Harnessing optimized SiO₂ particles for enhanced passive daytime radiative cooling in thin composite coatings

Passive daytime radiative cooling (PDRC) technologies can achieve sub-ambient temperatures by reflecting sunlight and radiating heat to outer space without energy consumption. Conventional PDRC structures, however, suffer from high costs, limited scalability, and poor resistance to pollution. This study presents an optimized Stöber method combined with cetyltrimethylammonium bromide (CTAB) modification to synthesize SiO₂ particles (SiP-C) with nano-synapses surface morphology (30–50 nm) and a broad particle size distribution (100–800 nm). These features facilitate both Rayleigh and Mie scattering, resulting in excellent solar reflectance (97 %) and selective emissivity (0.95). By mixing SiP-C with polyvinylidene fluoride (PVDF), a PDRC coating was fabricated using a simple blade-coating method.

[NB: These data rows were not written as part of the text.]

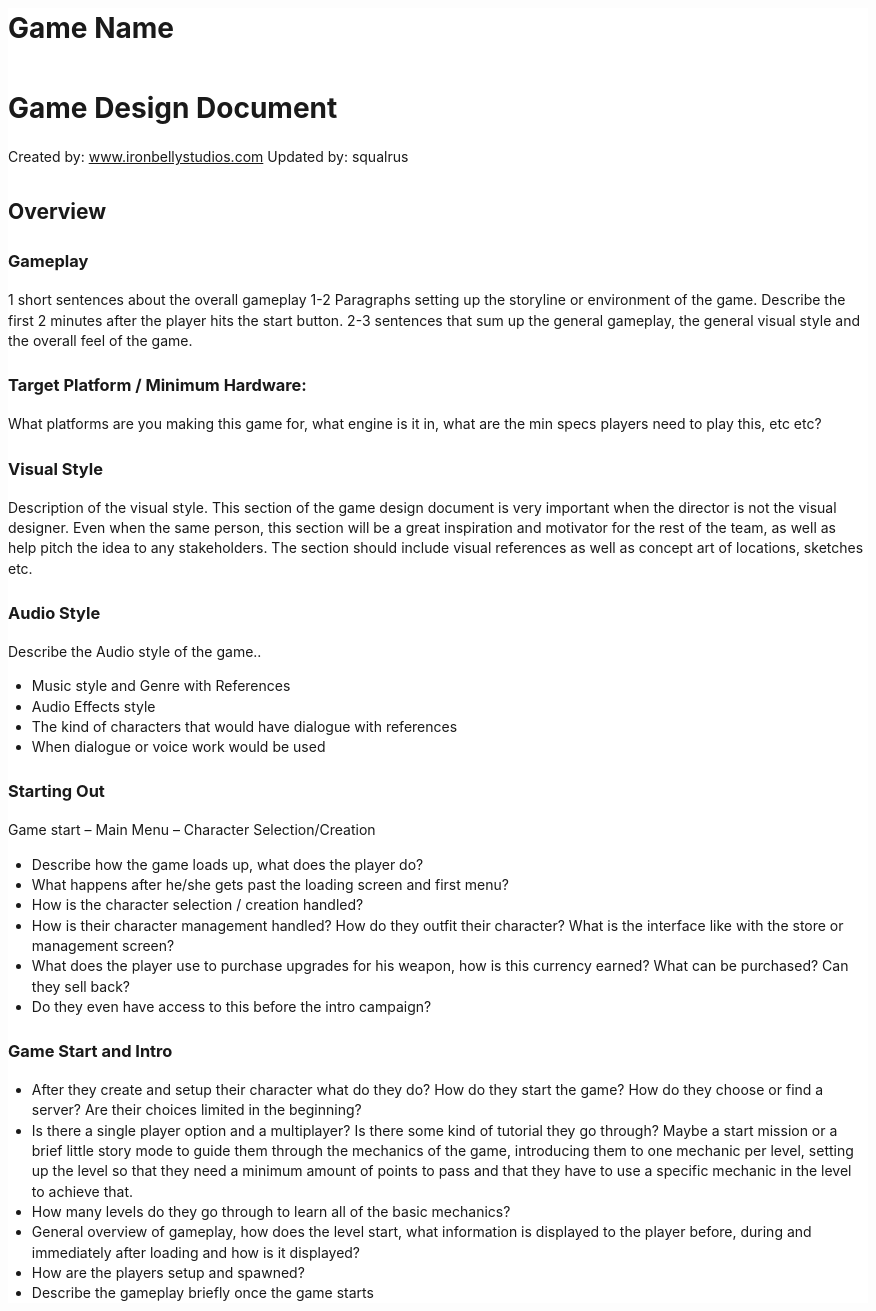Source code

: # Game Name

# Game Design Document

Created by: www.ironbellystudios.com
Updated by: squalrus

## Overview

### Gameplay
1 short sentences about the overall gameplay
1-2 Paragraphs setting up the storyline or environment of the game.  Describe the first 2 minutes after the player hits the start button.
2-3 sentences that sum up the general gameplay, the general visual style and the overall feel of the game.

### Target Platform / Minimum Hardware:
What platforms are you making this game for, what engine is it in, what are the min specs players need to play this, etc etc?

### Visual Style
Description of the visual style. This section of the game design document is very important when the director is not the visual designer. Even when the same person, this section will be a great inspiration and motivator for the rest of the team, as well as help pitch the idea to any stakeholders.
The section should include visual references as well as concept art of locations, sketches etc.

### Audio Style
Describe the Audio style of the game..
- Music style and Genre with References
- Audio Effects style
- The kind of characters that would have dialogue with references
- When dialogue or voice work would be used

### Starting Out
Game start – Main Menu – Character Selection/Creation
- Describe how the game loads up, what does the player do?
- What happens after he/she gets past the loading screen and first menu?
- How is the character selection / creation handled?
- How is their character management handled?  How do they outfit their character?  What is the interface like with the store or management screen?
- What does the player use to purchase upgrades for his weapon, how is this currency earned? What can be purchased?  Can they sell back?
- Do they even have access to this before the intro campaign?

### Game Start and Intro
- After they create and setup their character what do they do?  How do they start the game? How do they choose or find a server?  Are their choices limited in the beginning?
- Is there a single player option and a multiplayer?  Is there some kind of tutorial they go through? Maybe a start mission or a brief little story mode to guide them through the mechanics of the game, introducing them to one mechanic per level, setting up the level so that they need a minimum amount of points to pass and that they have to use a specific mechanic in the level to achieve that.
- How many levels do they go through to learn all of the basic mechanics?
- General overview of gameplay, how does the level start, what information is displayed to the player before, during and immediately after loading and how is it displayed?
- How are the players setup and spawned?
- Describe the gameplay briefly once the game starts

The coating, with a thickness of only 143 μm, demonstrated a solar reflectance of 95 % and emissivity of 0.98, achieving a cooling temperature of 10.5 °C below the shielded air temperature under high solar irradiance (981 W/m²) and relative humidity (56.4 %). The SiP-C nano-synapses also imparted hydrophobic properties (contact angle of 142°), enhancing resistance to environmental pollution. The composite PDRC coating thus offers scalability, low cost, high performance, and compatibility for various energy-saving cooling applications.